## WHAT YOU HAVE TO DO
Substitute "pie graph" for "pie chart" everywhere in the lines below, keep everything else the same, and leave out the pictures.

## DATA IN THIS EXERCISE

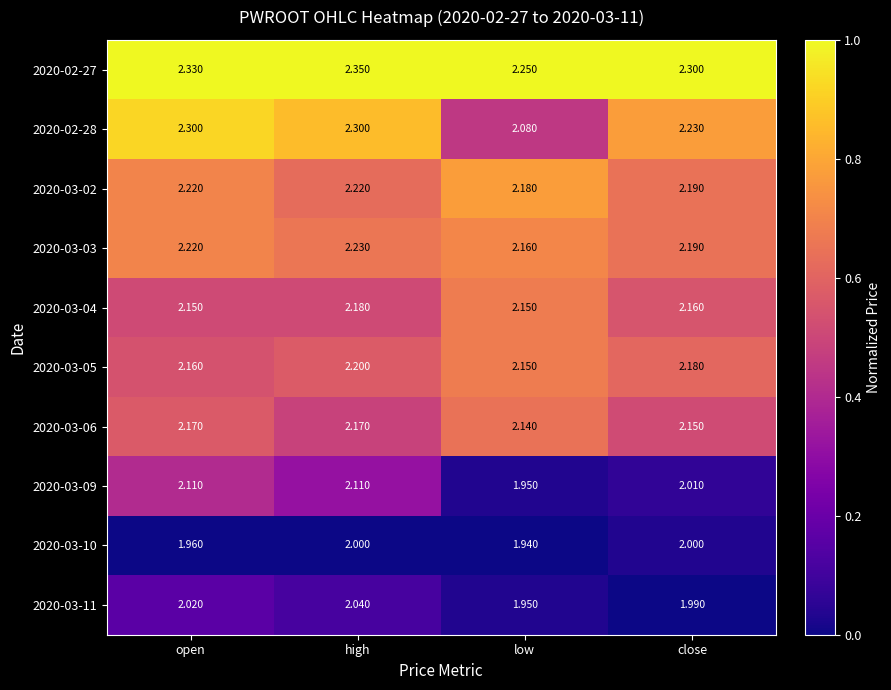

At which label does 2020-03-09 first exceed 2?

open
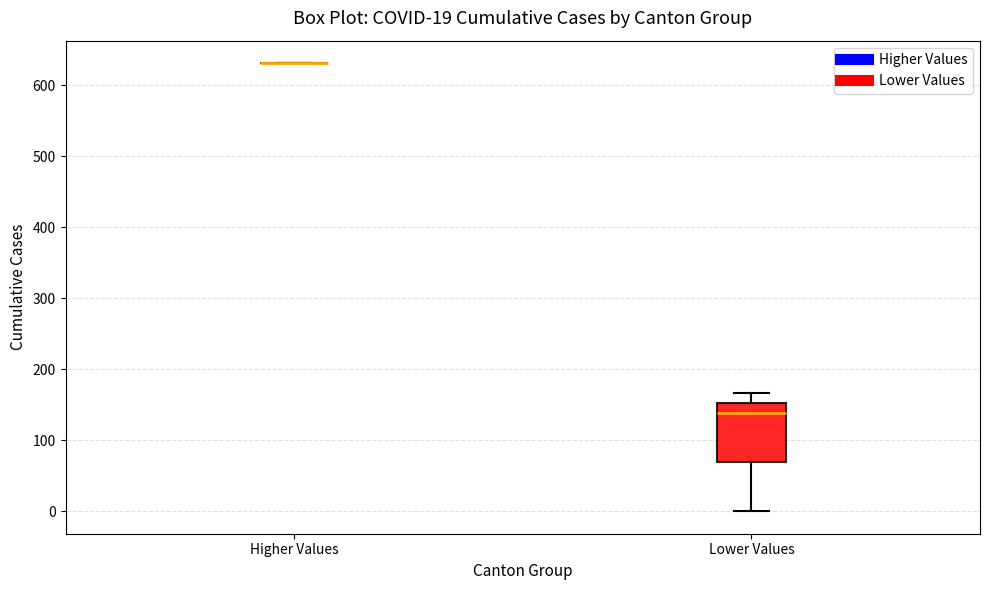

Comparing the boxes themselves (not the whiskers), which one is the tallest?

Lower Values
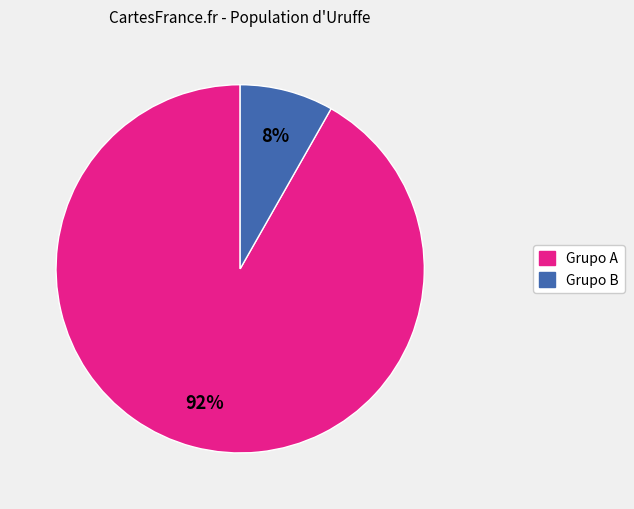

How many slices are in this pie chart?

2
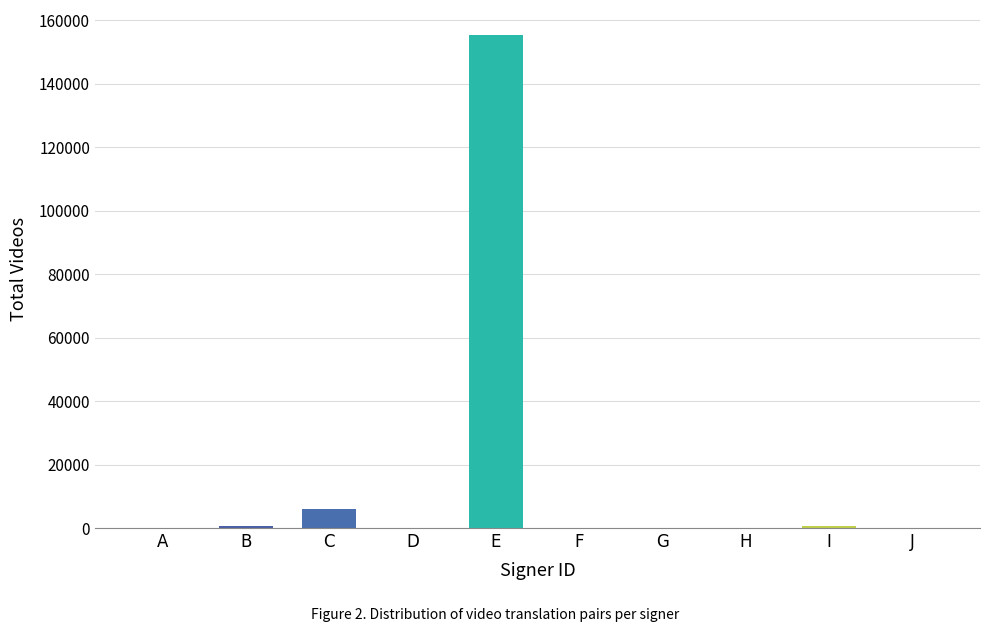

At which category does the chart reach its peak across all series?

E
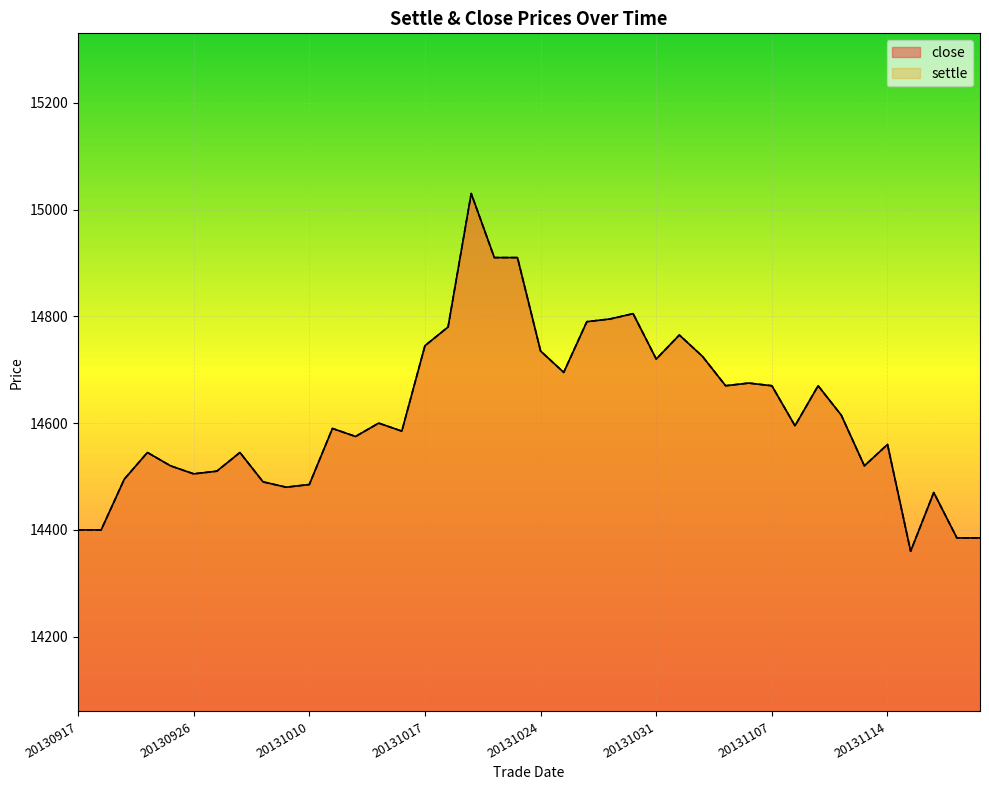

What is the total value across all series at 20131031?

29440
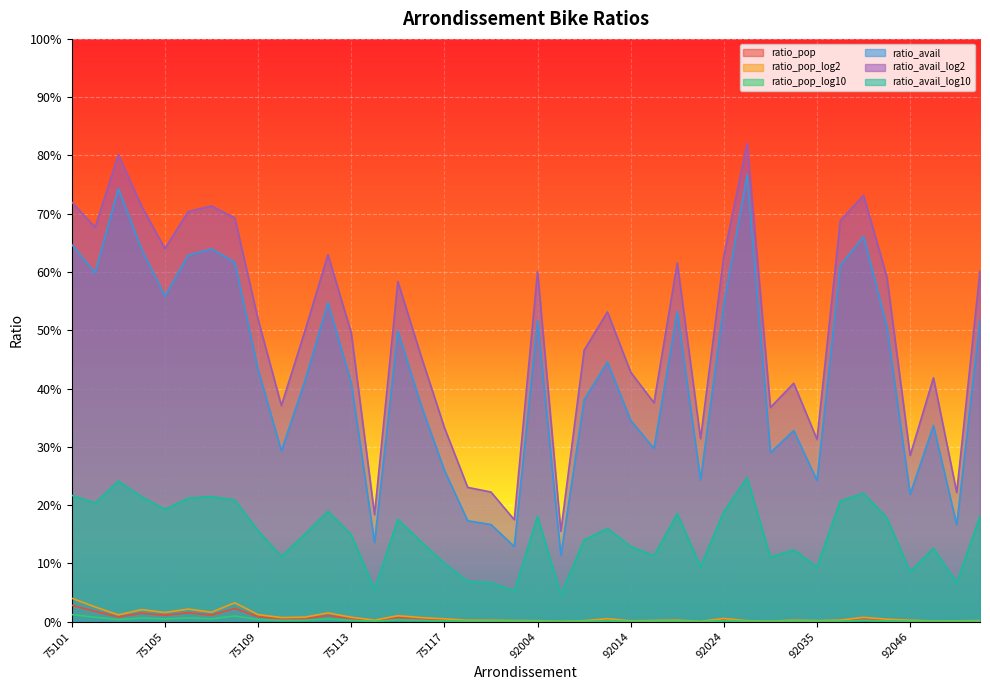

True or false: ratio_pop and ratio_pop_log10 intersect in this chart.

False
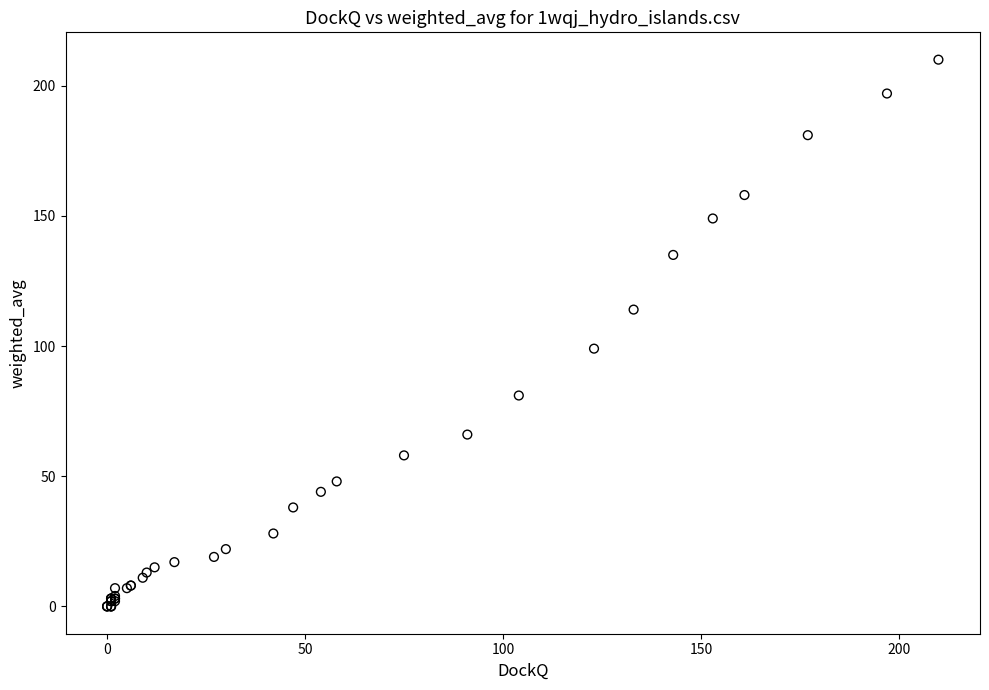

What Y value in the scatter plot is closest to 105?

99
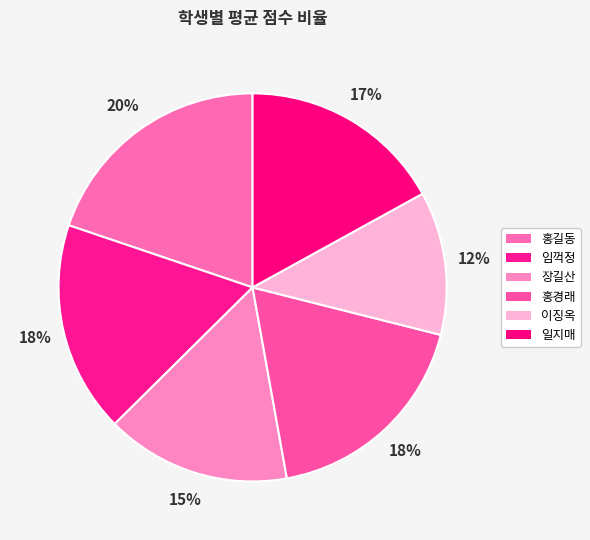

How many slices are in this pie chart?

6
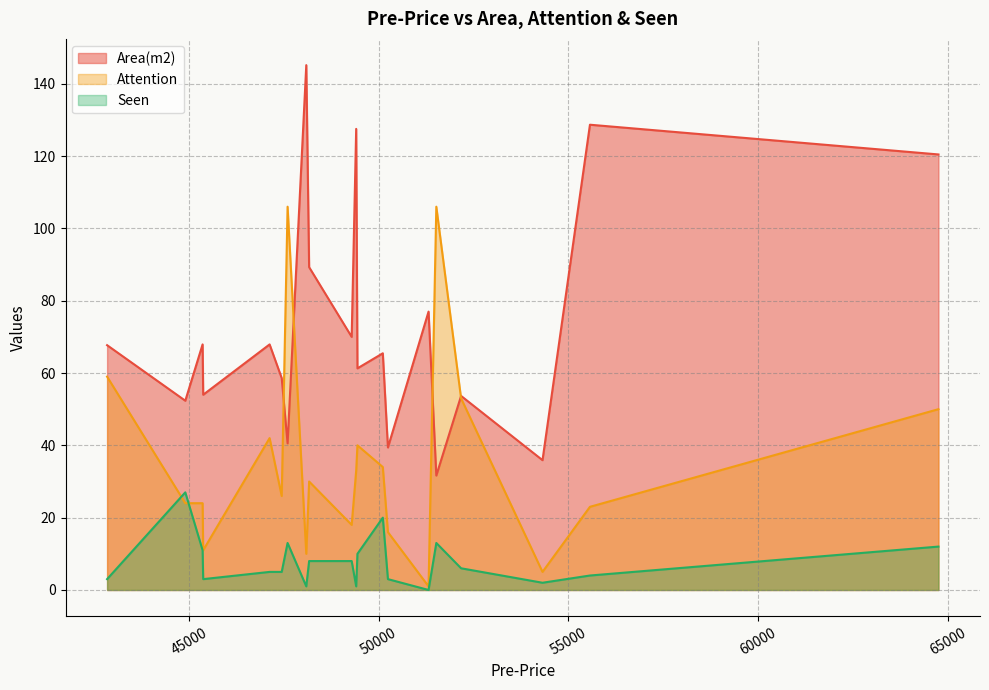

Rank the series by their maximum value, from highest to lowest.

Area(m2), Attention, Seen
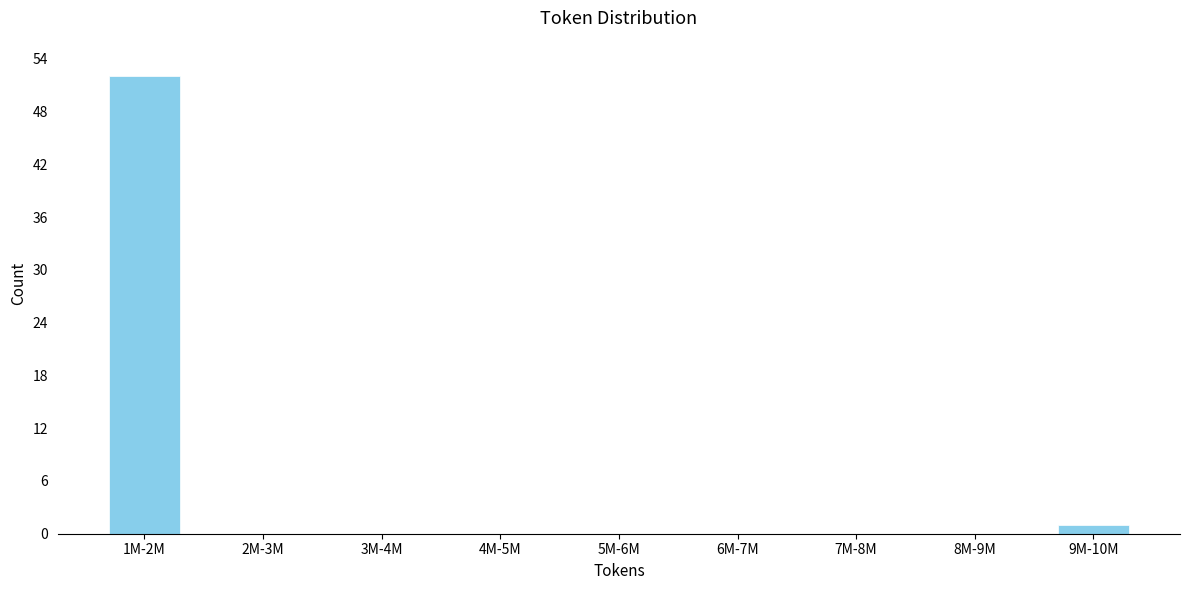

Reading left to right, extract all data points from this chart.

1M-2M=52	2M-3M=0	3M-4M=0	4M-5M=0	5M-6M=0	6M-7M=0	7M-8M=0	8M-9M=0	9M-10M=1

## SOLUTION TO THIS TASK
At which label does 2020-03-09 first exceed 2?

open

Comparing the boxes themselves (not the whiskers), which one is the tallest?

Lower Values

How many slices are in this pie graph?

2

At which category does the chart reach its peak across all series?

E

What is the total value across all series at 20131031?

29440

True or false: ratio_pop and ratio_pop_log10 intersect in this chart.

False

What Y value in the scatter plot is closest to 105?

99

How many slices are in this pie graph?

6

Rank the series by their maximum value, from highest to lowest.

Area(m2), Attention, Seen

Reading left to right, extract all data points from this chart.

1M-2M=52	2M-3M=0	3M-4M=0	4M-5M=0	5M-6M=0	6M-7M=0	7M-8M=0	8M-9M=0	9M-10M=1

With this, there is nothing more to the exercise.